Nickolsky Vladimir (1894–1953) – historian, ethnologist, specialist in religious studies, Doctor in History (1944).

In 1916, he graduated from the Historical and Philological Faculty of the Moscow University, where his supervisor was M. C. Liubavsky. He stayed at the university to prepare himself for a position of Professor. In 1918-1925, he taught at the Faculty of Social Studies; in 1925-1930 – at the Ethnological Faculty; since 1934 – at the Historical Faculty (he headed the Commission on the History of the Pre-Class Society at the Chair of the History of the Ancient World); also he was Prof. of the Chair of Ancient History at the Moscow Institute of Philosophy, Literature and History. In 1942-1953, he was Head of the Chair of Ancient History of the Moscow Regional Teachers-Training Institute, and Prof. at the Chair of the World History at the Moscow State Historical-Archival Institute.

His first published works were started in the students years – on Zemskie Councils in Russia of the seventeenth century. But the main field of his research interests was the history of the Primordial society and the early forms of religion. His numerous articles and booklets were mainly popular interpretations such topics as anthropogenesis, the origin and the early forms of religion.

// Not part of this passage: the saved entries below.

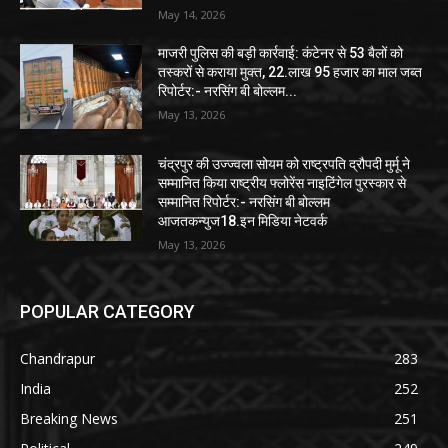
May 14, 2026
माजरी पुलिस की बड़ी कार्रवाई: कंटेनर से 53 बैलों को
तस्करों से कराया मुक्त, 22.लाख 95 हजार का माल जब्त
रिपोर्टर:- नरसिंग बी बोल्लम...
May 13, 2026
चंद्रपुर की उज्ज्वला सोयम को राष्ट्रपति द्रौपदी मुर्मू ने
सम्मानित किया राष्ट्रीय फ्लोरेंस नाइटिंगेल पुरस्कार से
सम्मानित रिपोर्टर:- नरसिंग बी बोल्लम
आजतकन्युज18.इन मिडिया नेटवर्क
May 13, 2026
POPULAR CATEGORY
Chandrapur
283
India
252
Breaking News
251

In 1926, he was sent to Europe to study contemporary literature on the early forms of religion. The same year, he published a long article in the ‘Antireligioznik’ Magazine on various theories of the origin of religion, where he put a special attention to the critics of the theory of Pra-Monotheism. In 1929, he made a report at the Communist Academy at the same topic. In the late-1920-s – early-1930-s, he edited and commented translations of works on the history of culture and primordial religion for such publishing houses as ‘Atheist’ and ‘Sotsecgiz’ (Social-Economical State PH); for instance: G. Cunow ‘Essays on the History of Primitive Culture’; L. Levy-Bruhl ‘The Supernatural and the Nature in the Primitive Culture’; E. Taylor ‘Primitive Culture’; G. Frazer ‘The Golden Bow’. In 1931, he edited the first volume of the collective publication ‘Religious Beliefs of the Peoples of the U.S.S.R.’.